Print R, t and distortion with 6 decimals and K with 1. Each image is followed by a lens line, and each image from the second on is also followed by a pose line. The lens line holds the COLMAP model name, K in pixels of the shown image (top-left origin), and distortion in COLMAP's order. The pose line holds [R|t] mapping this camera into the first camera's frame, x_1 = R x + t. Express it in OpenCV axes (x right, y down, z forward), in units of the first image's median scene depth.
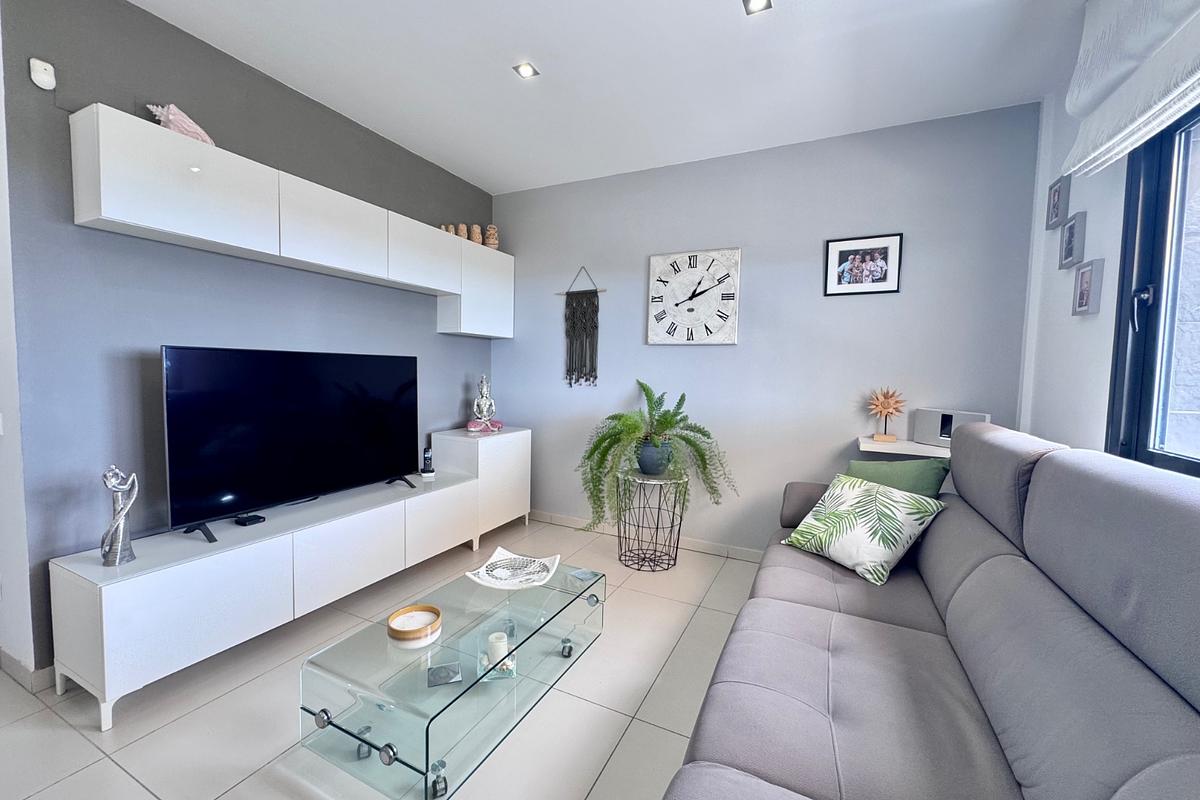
lens RADIAL K [[483.2, 0, 598.8], [0, 483.2, 397.3], [0, 0, 1]] dist [0.003543, 0.000820]
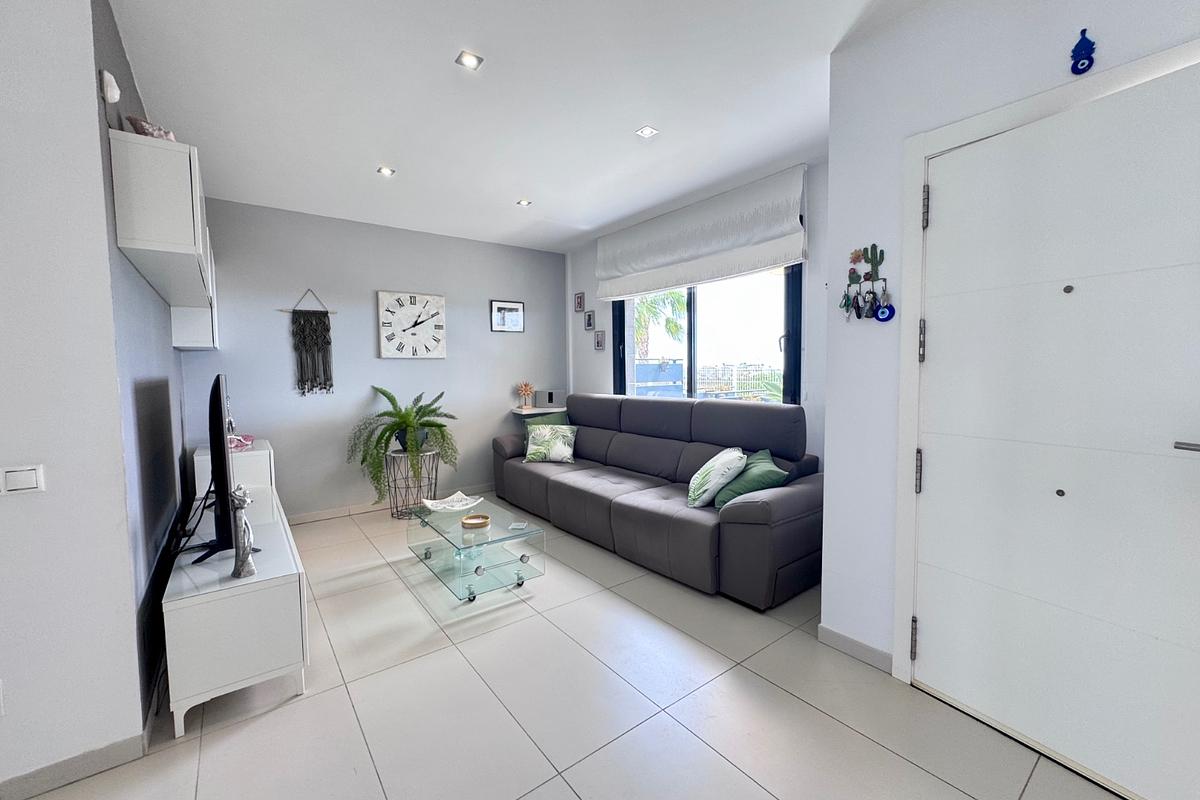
lens RADIAL K [[483.2, 0, 598.8], [0, 483.2, 398.6], [0, 0, 1]] dist [0.003543, 0.000820]
pose [[0.459730, -0.082787, 0.884192, -0.820020], [0.073589, 0.995772, 0.054972, -0.029330], [-0.885005, 0.039795, 0.463878, -0.133318]]
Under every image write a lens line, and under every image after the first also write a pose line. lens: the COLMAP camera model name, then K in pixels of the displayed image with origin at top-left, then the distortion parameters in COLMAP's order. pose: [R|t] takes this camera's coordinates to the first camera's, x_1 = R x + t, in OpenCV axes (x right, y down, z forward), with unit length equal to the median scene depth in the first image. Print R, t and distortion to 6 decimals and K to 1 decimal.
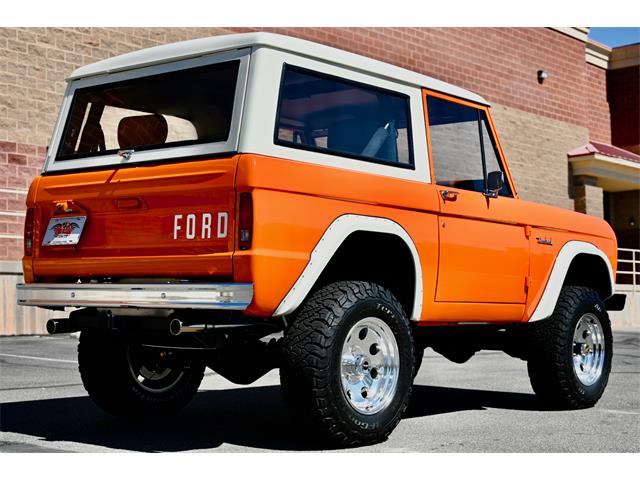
lens RADIAL K [[1133.7, 0, 318.8], [0, 1133.7, 240.9], [0, 0, 1]] dist [-0.004137, 0.000000]
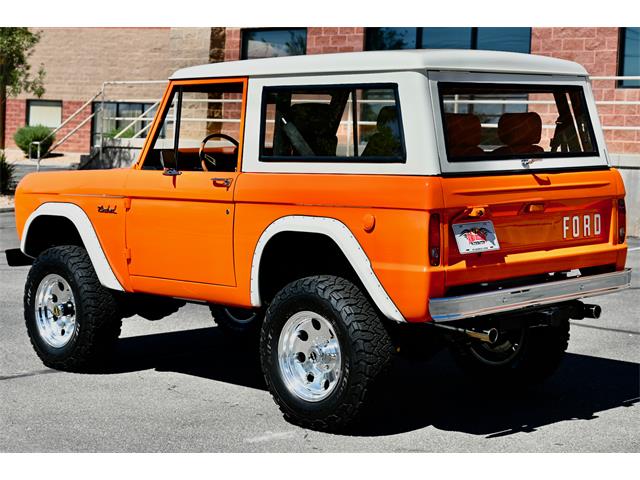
lens RADIAL K [[1330.8, 0, 357.3], [0, 1330.8, 223.7], [0, 0, 1]] dist [-0.005238, 0.000000]
pose [[0.067507, -0.088554, 0.993781, -1.390381], [-0.043522, 0.994844, 0.091605, -0.122434], [-0.996769, -0.049435, 0.063305, 1.052552]]
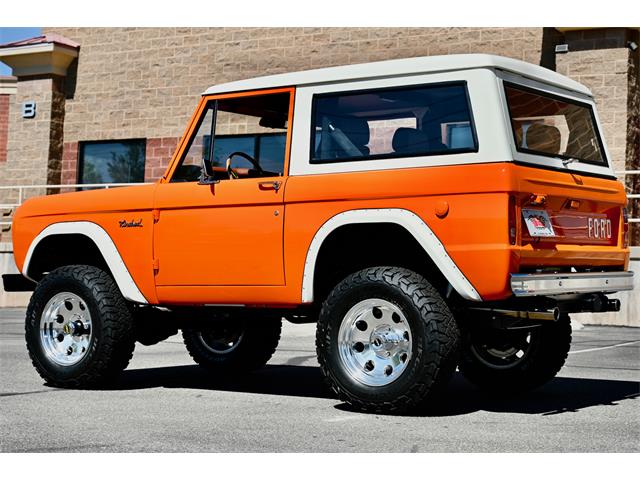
lens RADIAL K [[1224.7, 0, 362.2], [0, 1224.7, 233.6], [0, 0, 1]] dist [-0.023462, 0.000000]
pose [[-0.133081, 0.014220, 0.991003, -1.351804], [-0.047221, 0.998671, -0.020671, 0.032797], [-0.989980, -0.049547, -0.132233, 1.338929]]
= = =
» **What needs to be done**
Turn the lines above into a numbered list, skipping blank lines and leaving the pictures out.

» **Answer to this problem**
1. Print R, t and distortion with 6 decimals and K with 1. Each image is followed by a lens line, and each image from the second on is also followed by a pose line. The lens line holds the COLMAP model name, K in pixels of the shown image (top-left origin), and distortion in COLMAP's order. The pose line holds [R|t] mapping this camera into the first camera's frame, x_1 = R x + t. Express it in OpenCV axes (x right, y down, z forward), in units of the first image's median scene depth.
2. lens RADIAL K [[483.2, 0, 598.8], [0, 483.2, 397.3], [0, 0, 1]] dist [0.003543, 0.000820]
3. lens RADIAL K [[483.2, 0, 598.8], [0, 483.2, 398.6], [0, 0, 1]] dist [0.003543, 0.000820]
4. pose [[0.459730, -0.082787, 0.884192, -0.820020], [0.073589, 0.995772, 0.054972, -0.029330], [-0.885005, 0.039795, 0.463878, -0.133318]]
5. Under every image write a lens line, and under every image after the first also write a pose line. lens: the COLMAP camera model name, then K in pixels of the displayed image with origin at top-left, then the distortion parameters in COLMAP's order. pose: [R|t] takes this camera's coordinates to the first camera's, x_1 = R x + t, in OpenCV axes (x right, y down, z forward), with unit length equal to the median scene depth in the first image. Print R, t and distortion to 6 decimals and K to 1 decimal.
6. lens RADIAL K [[1133.7, 0, 318.8], [0, 1133.7, 240.9], [0, 0, 1]] dist [-0.004137, 0.000000]
7. lens RADIAL K [[1330.8, 0, 357.3], [0, 1330.8, 223.7], [0, 0, 1]] dist [-0.005238, 0.000000]
8. pose [[0.067507, -0.088554, 0.993781, -1.390381], [-0.043522, 0.994844, 0.091605, -0.122434], [-0.996769, -0.049435, 0.063305, 1.052552]]
9. lens RADIAL K [[1224.7, 0, 362.2], [0, 1224.7, 233.6], [0, 0, 1]] dist [-0.023462, 0.000000]
10. pose [[-0.133081, 0.014220, 0.991003, -1.351804], [-0.047221, 0.998671, -0.020671, 0.032797], [-0.989980, -0.049547, -0.132233, 1.338929]]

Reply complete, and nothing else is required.